AP/Nasser Nasser
Un militant du Hezbollah lance un cocktail Molotov en direction d'un portrait de l'ancien premier ministre, Rafik Hariri, vendredi 9 mai à Beyrouth.
Alors que l'intensité des combats a baissé à Beyrouth, où le Hezbollah a pris le contrôle de la plupart des quartiers de l'ouest de la ville, la coalition au pouvoir a accusé la milice chiite, vendredi 9 mai, de se livrer à un "coup d'Etat armé" visant à favoriser le retour de la Syrie.
"Le coup d'Etat armé et sanglant qui est mis en œuvre a pour but (...) d'étendre l'influence de l'Iran
jusqu'aux rivages de la Méditerranée", a également accusé le dirigeant chrétien Samir Geagea en lisant un texte au nom de l'ensemble de la coalition. "Le Hezbollah a utilisé ses armes pour mener un coup d'Etat. Il a
dit que ses armes étaient pour la résistance, mais il a clairement
montré que c'était pour mener un coup d'Etat", a renchéri, de Paris, l'ancien président de la République, Amine Gemayel.
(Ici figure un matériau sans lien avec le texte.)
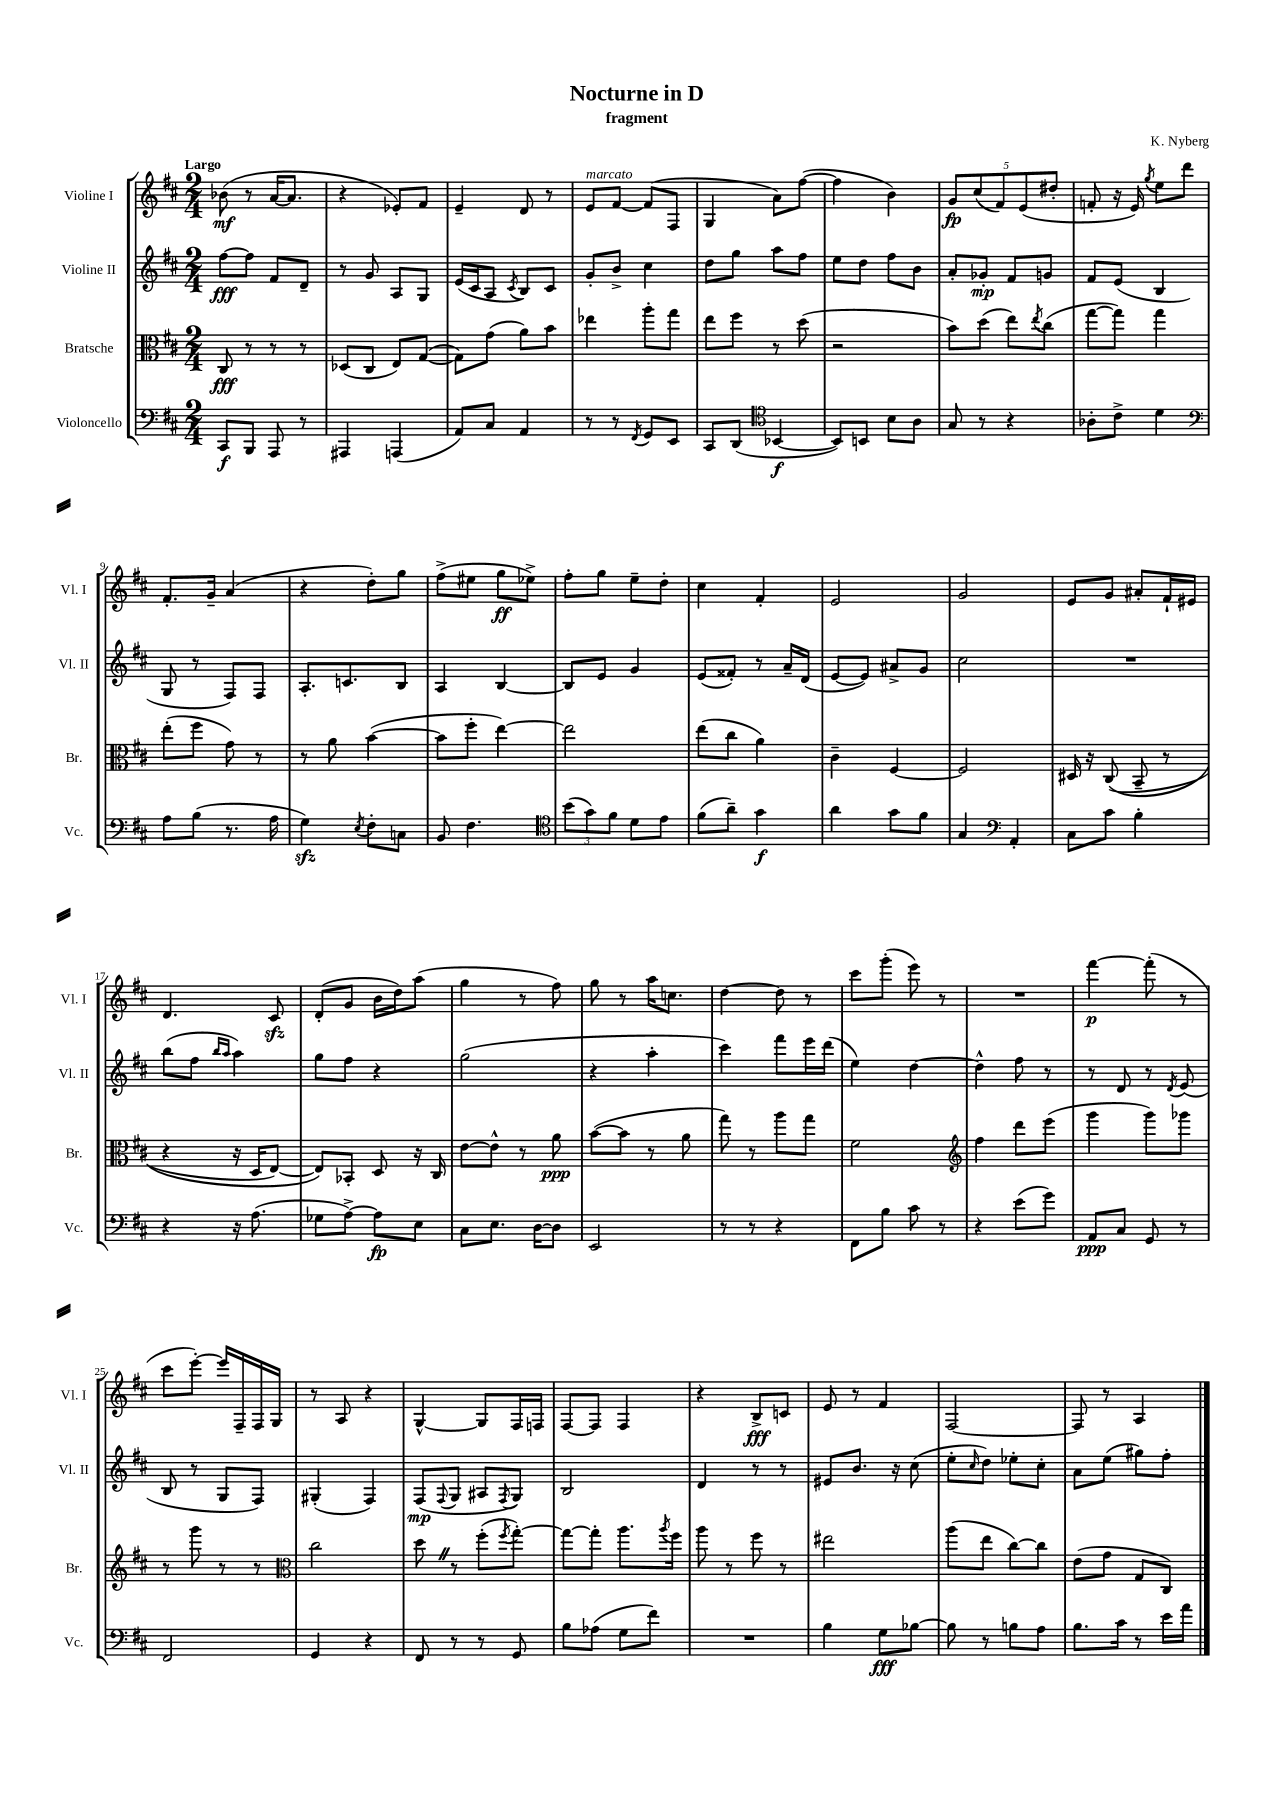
\header { title = "Nocturne in D" composer = "K. Nyberg" subtitle = "fragment" }
<<
\new StaffGroup <<
\new Staff = "s0" \with { instrumentName = "Violine I" shortInstrumentName = "Vl. I" } {
    \clef treble \key d \major \numericTimeSignature \time 2/4 \tempo "Largo"
    bes'8\mf( r8 a'16~ a'8. |
    r4 ees'8-.) fis'8 |
    e'4-- d'8 r8 |
    e'8^\markup { \italic "marcato" } fis'8~ fis'8( fis8 |
    g4 a'8) fis''8~( |
    fis''4 b'4) |
    \tuplet 5/4 { g'8\fp cis''8( fis'8) e'8( dis''8-. } |
    f'8-. r16 e'16) \acciaccatura { g''8 } e''8 d'''8 |
    fis'8.-. g'16-- a'4( |
    r4 d''8-.) g''8 |
    fis''8->( eis''8 g''8\ff ees''8->) |
    fis''8-. g''8 e''8-- d''8-. |
    cis''4 fis'4-. |
    e'2 |
    g'2 |
    e'8 g'8 ais'8-. fis'16-! eis'16 |
    d'4. cis'8\sfz |
    d'8-.( g'8 b'16 d''16) a''8( |
    g''4 r8 fis''8) |
    g''8 r8 a''16 c''8. |
    d''4~ d''8 r8 |
    cis'''8 g'''8-.( e'''8) r8 |
    R2 |
    fis'''4~\p fis'''8-.( r8 |
    cis'''8 e'''8~-.) e'''16 fis16-- fis16 g16 |
    r8 a8 r4 |
    g4~-^ g8 fis16 f16 |
    fis8~ fis8 fis4 |
    r4 b8->\fff c'8 |
    e'8 r8 fis'4 |
    fis2~ |
    fis8 r8 a4 \bar "|." |
}
\new Staff = "s1" \with { instrumentName = "Violine II" shortInstrumentName = "Vl. II" } {
    \clef treble \key d \major \numericTimeSignature \time 2/4
    fis''8~\fff fis''8 fis'8 d'8-- |
    r8 g'8 a8 g8 |
    e'16( cis'16 a8 \acciaccatura { cis'8 } b8) cis'8 |
    g'8-. b'8-> cis''4 |
    d''8 g''8 a''8 fis''8 |
    e''8 d''8 fis''8 b'8 |
    a'8-. ges'8-.\mp fis'8 g'8 |
    fis'8 e'8( b4 |
    g8 r8 fis8) fis8 |
    a8.-. c'8. b8 |
    a4 b4~ |
    b8 e'8 g'4 |
    e'8( fisis'8-.) r8 a'16-- d'16( |
    e'8~ e'8) ais'8-> g'8 |
    cis''2 |
    R2 |
    b''8( fis''8 \grace { b''16 a''16 } a''4) |
    g''8 fis''8 r4 |
    g''2( |
    r4 a''4-. |
    cis'''4) fis'''8 e'''16 d'''16( |
    e''4) d''4~ |
    d''4-^ fis''8 r8 |
    r8 d'8 r8 \acciaccatura { d'8 } e'8( |
    b8 r8 g8 fis8) |
    gis4-.( fis4) |
    fis8\mp( \appoggiatura { fis8 } g8 ais8 \acciaccatura { fis8 } g8) |
    b2 |
    d'4 r8 r8 |
    eis'8 b'8. r16 cis''8( |
    e''8-. \grace { cis''16 } d''8) ees''8-. cis''8-. |
    a'8 e''8( gis''8) fis''8-. \bar "|." |
}
\new Staff = "s2" \with { instrumentName = "Bratsche" shortInstrumentName = "Br." } {
    \clef alto \key d \major \numericTimeSignature \time 2/4
    cis8\fff r8 r8 r8 |
    des8( cis8 e8) g8~( |
    g8) g'8( a'8) b'8 |
    ees''4 a''8-. g''8 |
    e''8 fis''8 r8 d''8( |
    r2 |
    b'8) d''8( e''8) \acciaccatura { e''8 } cis''8( |
    g''8~ g''8) g''4 |
    e''8-.( fis''8 g'8) r8 |
    r8 a'8 b'4~( |
    b'8 fis''8-. e''4~) |
    e''2 |
    e''8( cis''8 a'4) |
    cis'4-- fis4~ |
    fis2 |
    dis16 r16 cis8(\( b,8-- r8 |
    r4 r16 d16 e8~) |
    e8\) bes,8-. d8 r16 cis16 |
    e'8~ e'8-^ r8 a'8\ppp |
    b'8~( b'8 r8 a'8 |
    g''8) r8 a''8 g''8 |
    fis'2 |
    \clef treble fis''4 d'''8 e'''8( |
    g'''4 g'''8) ges'''8 |
    r8 g'''8 r8 r8 |
    \clef alto cis''2 |
    d''8 \once \override BreathingSign.text = \markup { \musicglyph "scripts.caesura.straight" } \breathe r8 fis''8-.( \acciaccatura { fis''8 } g''8~-.) |
    g''8~ g''8-. a''8. \acciaccatura { a''8 } fis''16 |
    a''8 r8 fis''8 r8 |
    eis''2 |
    a''8( e''8 cis''8~) cis''8 |
    e'8( g'8 g8 cis8) \bar "|." |
}
\new Staff = "s3" \with { instrumentName = "Violoncello" shortInstrumentName = "Vc." } {
    \clef bass \key d \major \numericTimeSignature \time 2/4
    cis,8\f b,,8 a,,8 r8 |
    ais,,4 a,,4( |
    a,8) cis8 a,4 |
    r8 r8 \acciaccatura { fis,8 } g,8 e,8 |
    cis,8 d,8( \clef tenor bes,4~\f |
    bes,8) b,8 b8 a8 |
    g8 r8 r4 |
    aes8-. cis'8-> d'4 |
    \clef bass a8 b8( r8. a16 |
    g4\sfz) \acciaccatura { e8 } fis8-. c8 |
    b,8 fis4. |
    \clef tenor \tuplet 3/2 { b'8( g'8) fis'8 } d'8 e'8 |
    fis'8( a'8--) g'4\f |
    a'4 g'8 fis'8 |
    g4 \clef bass a,4-. |
    cis8 cis'8 b4-. |
    r4 r16 a8.( |
    ges8 a8~->) a8\fp e8 |
    cis8 e8. d16~ d8 |
    e,2 |
    r8 r8 r4 |
    fis,8 b8 cis'8 r8 |
    r4 e'8( g'8) |
    a,8\ppp cis8 g,8 r8 |
    fis,2 |
    g,4 r4 |
    fis,8 r8 r8 g,8 |
    b8 aes8( g8 fis'8) |
    R2 |
    b4 g8\fff bes8~ |
    bes8 r8 b8 a8 |
    b8. cis'16 r8 e'16 a'16 \bar "|." |
}
>>
>>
"Nous ne menons pas un coup d'Etat", s'est défendu un responsable de l'opposition, cité par l'AFP sous couvert n'anonymat.
"Tout cela est lié aux décisions du gouvernement"
d'enquêter sur le réseau de communication du Hezbollah et de limoger le
chef de la sécurité de l'aéroport, présenté comme un proche du mouvement
chiite. L'opposition chiite a réaffirmé qu'elle ne lèverait les barrages
routiers et le siège de l'aéroport de Beyrouth que lorsque le
gouvernement reviendra sur ses décisions.
Deux partisans de l'opposition ont péri lors d'affrontements à Khaldé,
au sud de Beyrouth, selon les services de sécurité, portant à treize
le nombre de morts depuis le début des violences, il y a trois jours.